** Opening THE DATA block **

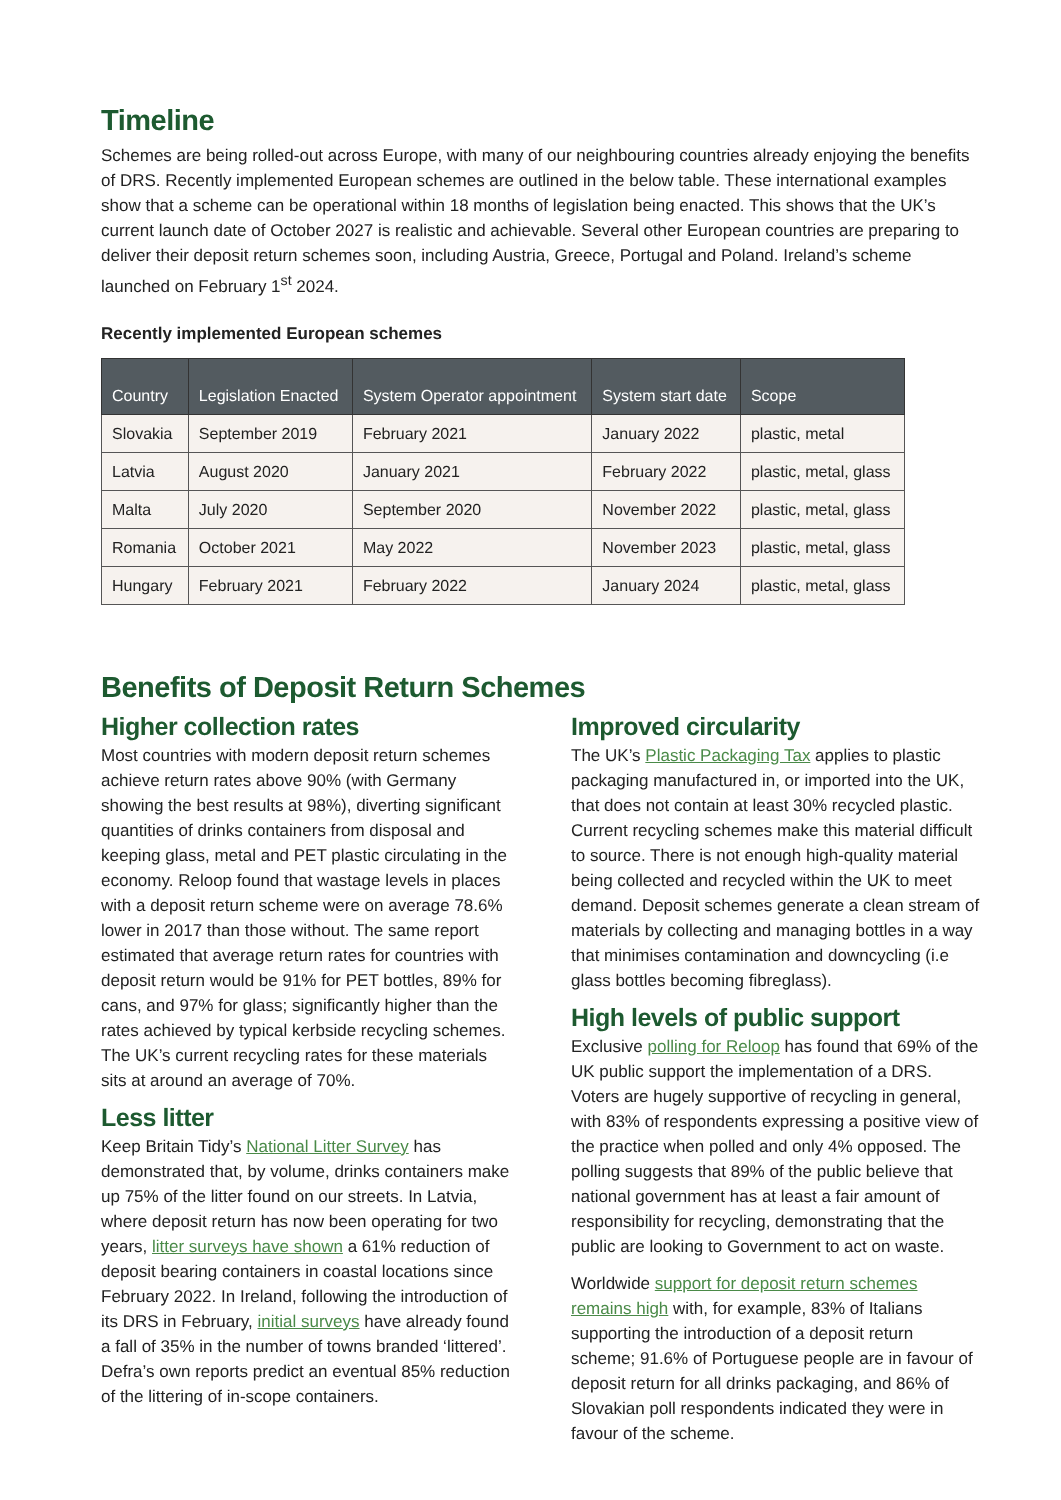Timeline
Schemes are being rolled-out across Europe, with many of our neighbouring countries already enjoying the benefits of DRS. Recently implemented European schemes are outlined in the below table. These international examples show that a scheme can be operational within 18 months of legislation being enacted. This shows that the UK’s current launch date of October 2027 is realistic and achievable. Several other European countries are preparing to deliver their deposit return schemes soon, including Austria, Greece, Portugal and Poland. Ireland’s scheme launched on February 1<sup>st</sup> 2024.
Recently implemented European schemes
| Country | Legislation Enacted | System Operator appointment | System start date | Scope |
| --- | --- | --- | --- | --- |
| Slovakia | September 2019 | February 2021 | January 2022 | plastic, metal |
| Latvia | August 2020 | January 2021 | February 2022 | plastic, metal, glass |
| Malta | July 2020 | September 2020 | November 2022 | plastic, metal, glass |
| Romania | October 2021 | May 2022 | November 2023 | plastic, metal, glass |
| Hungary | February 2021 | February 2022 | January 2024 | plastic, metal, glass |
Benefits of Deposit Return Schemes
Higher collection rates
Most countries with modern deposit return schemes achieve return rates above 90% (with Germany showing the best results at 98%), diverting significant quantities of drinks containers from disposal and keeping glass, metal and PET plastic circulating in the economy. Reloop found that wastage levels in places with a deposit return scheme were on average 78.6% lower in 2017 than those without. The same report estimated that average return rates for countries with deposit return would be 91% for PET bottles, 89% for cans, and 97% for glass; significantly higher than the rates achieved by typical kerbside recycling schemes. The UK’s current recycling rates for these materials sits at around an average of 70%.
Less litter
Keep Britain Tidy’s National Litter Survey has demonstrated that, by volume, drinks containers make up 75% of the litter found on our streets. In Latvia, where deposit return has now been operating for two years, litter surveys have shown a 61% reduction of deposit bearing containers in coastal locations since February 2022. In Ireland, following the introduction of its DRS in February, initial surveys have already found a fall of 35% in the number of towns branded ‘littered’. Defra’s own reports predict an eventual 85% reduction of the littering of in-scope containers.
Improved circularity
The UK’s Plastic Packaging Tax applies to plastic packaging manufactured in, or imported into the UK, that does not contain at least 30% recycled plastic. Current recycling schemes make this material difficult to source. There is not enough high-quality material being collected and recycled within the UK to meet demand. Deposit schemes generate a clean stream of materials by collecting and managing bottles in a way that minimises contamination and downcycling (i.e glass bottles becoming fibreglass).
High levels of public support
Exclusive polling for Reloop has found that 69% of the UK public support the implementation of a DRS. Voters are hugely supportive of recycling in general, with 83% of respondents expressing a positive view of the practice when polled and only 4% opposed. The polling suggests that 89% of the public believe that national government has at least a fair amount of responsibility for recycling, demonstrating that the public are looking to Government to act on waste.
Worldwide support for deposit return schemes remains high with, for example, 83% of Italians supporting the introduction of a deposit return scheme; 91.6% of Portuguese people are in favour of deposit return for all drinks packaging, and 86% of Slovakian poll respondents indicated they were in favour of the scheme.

** Closing THE DATA block **

# TO DO
Reproduce these records exactly, but not the pictures.

# RESPONSE
Timeline
Schemes are being rolled-out across Europe, with many of our neighbouring countries already enjoying the benefits of DRS. Recently implemented European schemes are outlined in the below table. These international examples show that a scheme can be operational within 18 months of legislation being enacted. This shows that the UK’s current launch date of October 2027 is realistic and achievable. Several other European countries are preparing to deliver their deposit return schemes soon, including Austria, Greece, Portugal and Poland. Ireland’s scheme launched on February 1<sup>st</sup> 2024.
Recently implemented European schemes
| Country | Legislation Enacted | System Operator appointment | System start date | Scope |
| --- | --- | --- | --- | --- |
| Slovakia | September 2019 | February 2021 | January 2022 | plastic, metal |
| Latvia | August 2020 | January 2021 | February 2022 | plastic, metal, glass |
| Malta | July 2020 | September 2020 | November 2022 | plastic, metal, glass |
| Romania | October 2021 | May 2022 | November 2023 | plastic, metal, glass |
| Hungary | February 2021 | February 2022 | January 2024 | plastic, metal, glass |
Benefits of Deposit Return Schemes
Higher collection rates
Most countries with modern deposit return schemes achieve return rates above 90% (with Germany showing the best results at 98%), diverting significant quantities of drinks containers from disposal and keeping glass, metal and PET plastic circulating in the economy. Reloop found that wastage levels in places with a deposit return scheme were on average 78.6% lower in 2017 than those without. The same report estimated that average return rates for countries with deposit return would be 91% for PET bottles, 89% for cans, and 97% for glass; significantly higher than the rates achieved by typical kerbside recycling schemes. The UK’s current recycling rates for these materials sits at around an average of 70%.
Less litter
Keep Britain Tidy’s National Litter Survey has demonstrated that, by volume, drinks containers make up 75% of the litter found on our streets. In Latvia, where deposit return has now been operating for two years, litter surveys have shown a 61% reduction of deposit bearing containers in coastal locations since February 2022. In Ireland, following the introduction of its DRS in February, initial surveys have already found a fall of 35% in the number of towns branded ‘littered’. Defra’s own reports predict an eventual 85% reduction of the littering of in-scope containers.
Improved circularity
The UK’s Plastic Packaging Tax applies to plastic packaging manufactured in, or imported into the UK, that does not contain at least 30% recycled plastic. Current recycling schemes make this material difficult to source. There is not enough high-quality material being collected and recycled within the UK to meet demand. Deposit schemes generate a clean stream of materials by collecting and managing bottles in a way that minimises contamination and downcycling (i.e glass bottles becoming fibreglass).
High levels of public support
Exclusive polling for Reloop has found that 69% of the UK public support the implementation of a DRS. Voters are hugely supportive of recycling in general, with 83% of respondents expressing a positive view of the practice when polled and only 4% opposed. The polling suggests that 89% of the public believe that national government has at least a fair amount of responsibility for recycling, demonstrating that the public are looking to Government to act on waste.
Worldwide support for deposit return schemes remains high with, for example, 83% of Italians supporting the introduction of a deposit return scheme; 91.6% of Portuguese people are in favour of deposit return for all drinks packaging, and 86% of Slovakian poll respondents indicated they were in favour of the scheme.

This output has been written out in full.